======== Working data ========
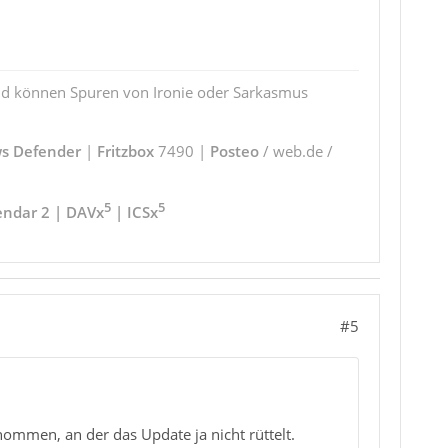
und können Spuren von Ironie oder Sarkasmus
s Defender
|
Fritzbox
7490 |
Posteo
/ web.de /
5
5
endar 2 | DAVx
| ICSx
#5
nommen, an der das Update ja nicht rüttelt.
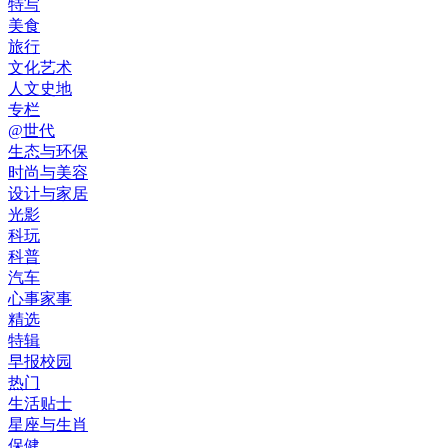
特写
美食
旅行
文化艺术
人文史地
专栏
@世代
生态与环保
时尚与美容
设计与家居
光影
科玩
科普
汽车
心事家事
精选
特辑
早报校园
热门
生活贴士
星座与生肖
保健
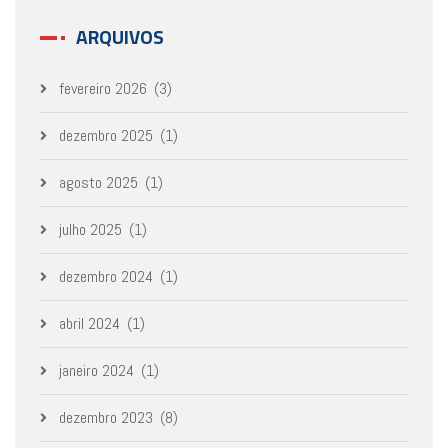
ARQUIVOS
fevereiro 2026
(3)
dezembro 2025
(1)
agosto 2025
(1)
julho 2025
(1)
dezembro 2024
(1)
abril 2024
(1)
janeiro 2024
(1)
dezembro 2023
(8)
========
======== Working data ========

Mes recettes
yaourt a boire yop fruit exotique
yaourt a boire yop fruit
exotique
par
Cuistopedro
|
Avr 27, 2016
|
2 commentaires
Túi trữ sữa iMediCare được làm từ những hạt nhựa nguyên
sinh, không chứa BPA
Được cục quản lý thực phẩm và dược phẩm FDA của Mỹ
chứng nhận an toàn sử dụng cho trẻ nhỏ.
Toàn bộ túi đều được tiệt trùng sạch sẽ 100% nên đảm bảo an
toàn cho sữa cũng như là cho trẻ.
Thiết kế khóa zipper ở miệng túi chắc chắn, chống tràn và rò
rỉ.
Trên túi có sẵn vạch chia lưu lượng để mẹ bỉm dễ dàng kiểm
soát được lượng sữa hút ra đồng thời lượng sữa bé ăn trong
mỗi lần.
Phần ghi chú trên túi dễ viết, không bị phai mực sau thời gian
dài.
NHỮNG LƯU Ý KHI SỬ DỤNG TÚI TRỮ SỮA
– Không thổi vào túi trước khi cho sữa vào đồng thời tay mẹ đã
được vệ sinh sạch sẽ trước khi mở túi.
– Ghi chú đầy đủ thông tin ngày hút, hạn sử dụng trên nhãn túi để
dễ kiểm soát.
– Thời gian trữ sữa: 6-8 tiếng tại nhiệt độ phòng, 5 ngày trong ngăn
========
======== Working data ========
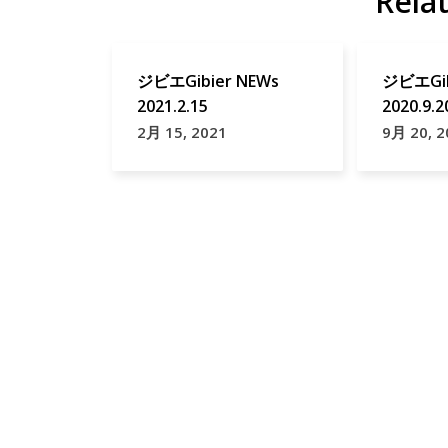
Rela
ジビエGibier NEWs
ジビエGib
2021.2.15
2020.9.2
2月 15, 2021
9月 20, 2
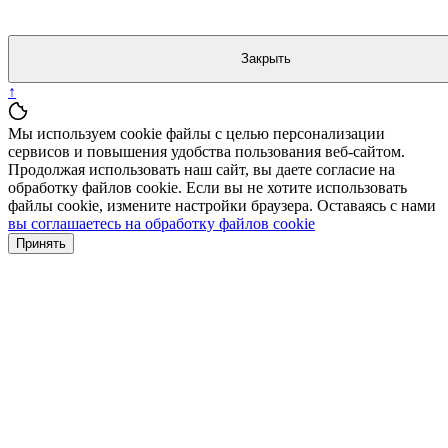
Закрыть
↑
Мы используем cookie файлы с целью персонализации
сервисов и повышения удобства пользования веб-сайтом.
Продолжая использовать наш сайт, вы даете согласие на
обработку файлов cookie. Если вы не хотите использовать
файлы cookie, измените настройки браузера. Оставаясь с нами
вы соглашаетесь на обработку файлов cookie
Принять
========
▶ **Assignment**
Note each line above that contains "exotique" and copy it out.

▶ **Result of the exercise**
yaourt a boire yop fruit exotique
exotique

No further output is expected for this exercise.